El libro está lleno de zaragocismo de la mejor ley y cargado de historias emocionantes. Y en él se recogen también muchos de los más grande hitos de nuestro equipo: el 6-1 al Real Madrid de 1975, la temporada en la que fuimos subcampeones de Liga, con los tres goles de Pablo García Castany; el 6-3 al Barcelona de la temporada 93-94; la final de la Recopa en París aquel inolvidable 10 de mayo de 1995; el 1-5 al Real Madrid en el Bernabéu, con dos goles de Milosevic, otros dos de Juanele y uno de Garitano, en diciembre de 1999; el otro 6-1 al Madrid en 2006, con cuatro goles de Diego Milito y dos de Ewerthon… De todas esas gestas se acuerda Emilio Gil en el libro y hace que se nos humedezcan los ojos y que nos demos un festín de nostalgia y melancolía. Como nos cuesta tanto aceptar el presente, llevamos unos cuantos años haciendo todos lo mismo: volver la vista atrás para encontrar aliento con el que sobrellevar esta pesadilla que parece no terminar nunca. 
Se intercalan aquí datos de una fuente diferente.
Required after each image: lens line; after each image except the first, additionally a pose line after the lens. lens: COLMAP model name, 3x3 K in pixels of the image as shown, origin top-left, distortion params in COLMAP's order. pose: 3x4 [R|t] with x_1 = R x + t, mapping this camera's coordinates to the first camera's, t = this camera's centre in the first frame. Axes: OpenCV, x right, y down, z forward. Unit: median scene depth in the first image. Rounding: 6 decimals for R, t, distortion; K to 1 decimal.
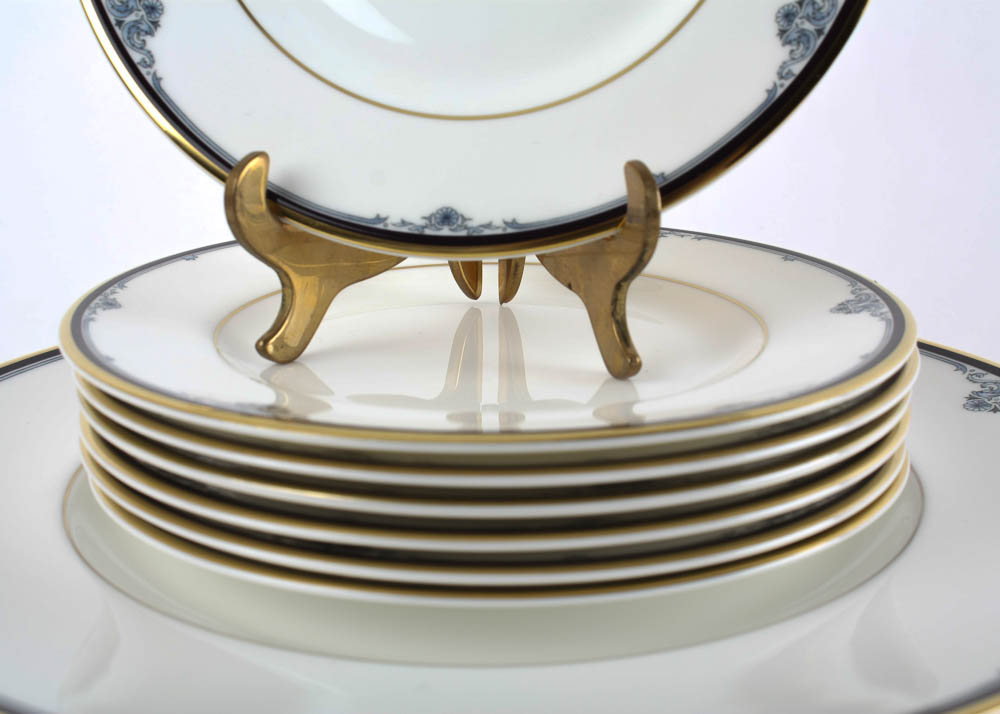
lens RADIAL K [[1633.8, 0, 464.9], [0, 1633.8, 326.6], [0, 0, 1]] dist [-0.021570, 0.000000]
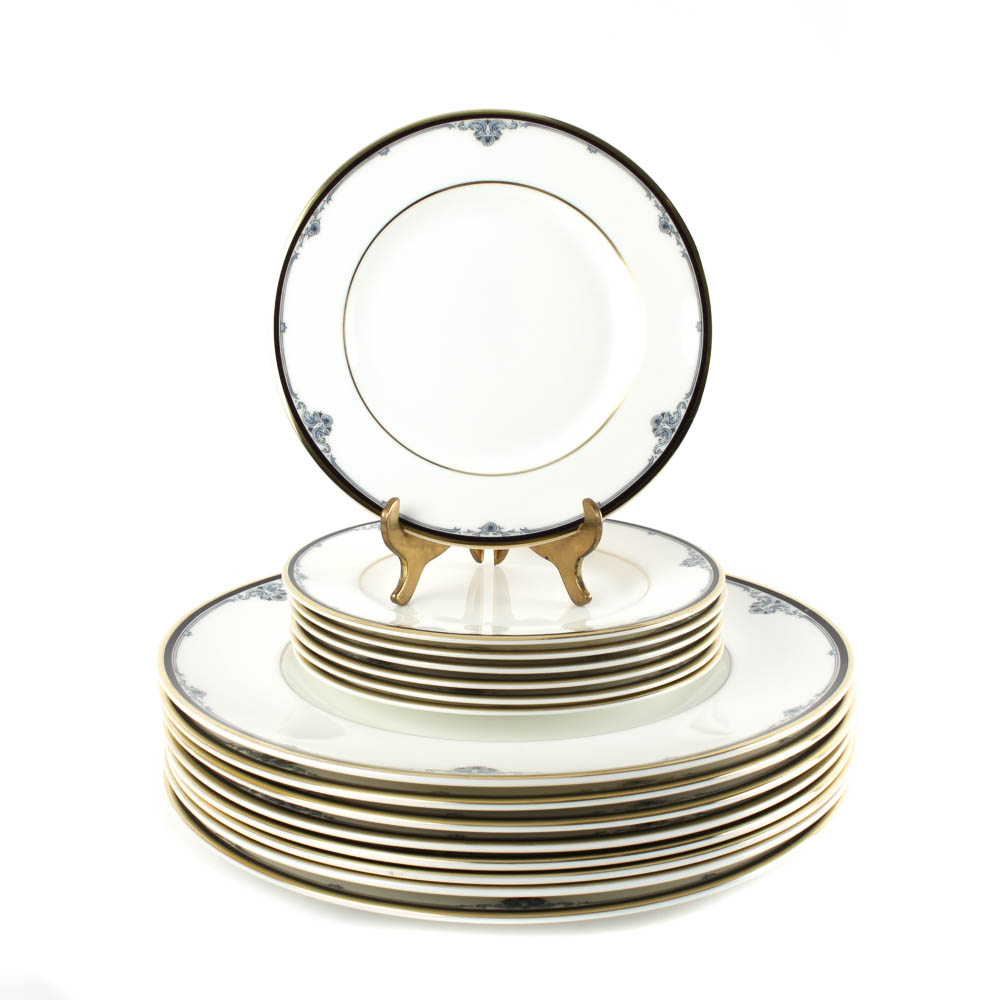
lens RADIAL K [[1585.0, 0, 500.3], [0, 1585.0, 508.8], [0, 0, 1]] dist [0.047588, 0.000000]
pose [[0.988676, -0.034253, 0.146106, -0.276251], [0.037381, 0.999126, -0.018719, -0.053015], [-0.145337, 0.023969, 0.989092, -0.882786]]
Los escenarios urbanos de Zaragoza están muy presentes en el libro y lo hacen especialmente atractivo: cafés y restaurantes (el Chipre, el Levante, el Café del Criollo, Rogelios, El Foro), hoteles (Palafox, Corona de Aragón), librerías (Cálamo, Antígona, la Central, la FNAC), el Paraninfo, la plaza Paraíso, la plaza Aragón, Fernando el Católico, la plaza Emperador Carlos V, Zurita, Isaac Peral, Asín y Palacios, Miguel Servet, Cádiz, Albareda, Puerta Cinegia, Casa Jiménez… Y también el libro nos acerca hasta Huesca, Bureta, Rivas, Valareña, Fuendejalón, El Sabinar…, de manera que muchos lectores aragoneses se verán y se reconocerán en él.
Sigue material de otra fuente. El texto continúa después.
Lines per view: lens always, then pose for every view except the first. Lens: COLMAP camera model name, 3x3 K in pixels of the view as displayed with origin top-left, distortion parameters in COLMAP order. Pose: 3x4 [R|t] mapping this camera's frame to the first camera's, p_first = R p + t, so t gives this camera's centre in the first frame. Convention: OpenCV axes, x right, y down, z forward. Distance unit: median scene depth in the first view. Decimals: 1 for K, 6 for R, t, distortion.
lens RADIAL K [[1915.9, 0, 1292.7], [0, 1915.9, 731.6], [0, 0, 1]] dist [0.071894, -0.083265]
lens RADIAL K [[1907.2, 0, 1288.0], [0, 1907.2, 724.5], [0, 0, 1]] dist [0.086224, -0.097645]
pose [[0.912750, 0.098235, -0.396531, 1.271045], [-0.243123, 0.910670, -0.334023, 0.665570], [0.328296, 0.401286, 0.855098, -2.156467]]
El libro es, además, muy rico en matices. Hay humor, sueños, pasiones, amor, ternura, suspense, hasta ¡asesinatos!…, pero ninguna amargura. Los tiempos que nos han tocado vivir no han convertido a Emilio Gil en un desencantado ni en un resignado. Al contrario. Emilio sueña con ganar una Liga y en uno de los relatos el protagonista imagina que ese sueño se ha hecho realidad.

Los zaragocistas nos merecíamos un libro como este, un libro que nos recordara nuestro pasado y nos hiciera creer en el futuro, un libro noble y cabal que nos pusiera a todos al lado del Zaragoza y nos recordara conceptos como el amor a unos colores, la lealtad a un escudo o la pasión por un equipo y una tierra. Emilio Gil lo ha hecho posible y siempre estaremos en deuda con él.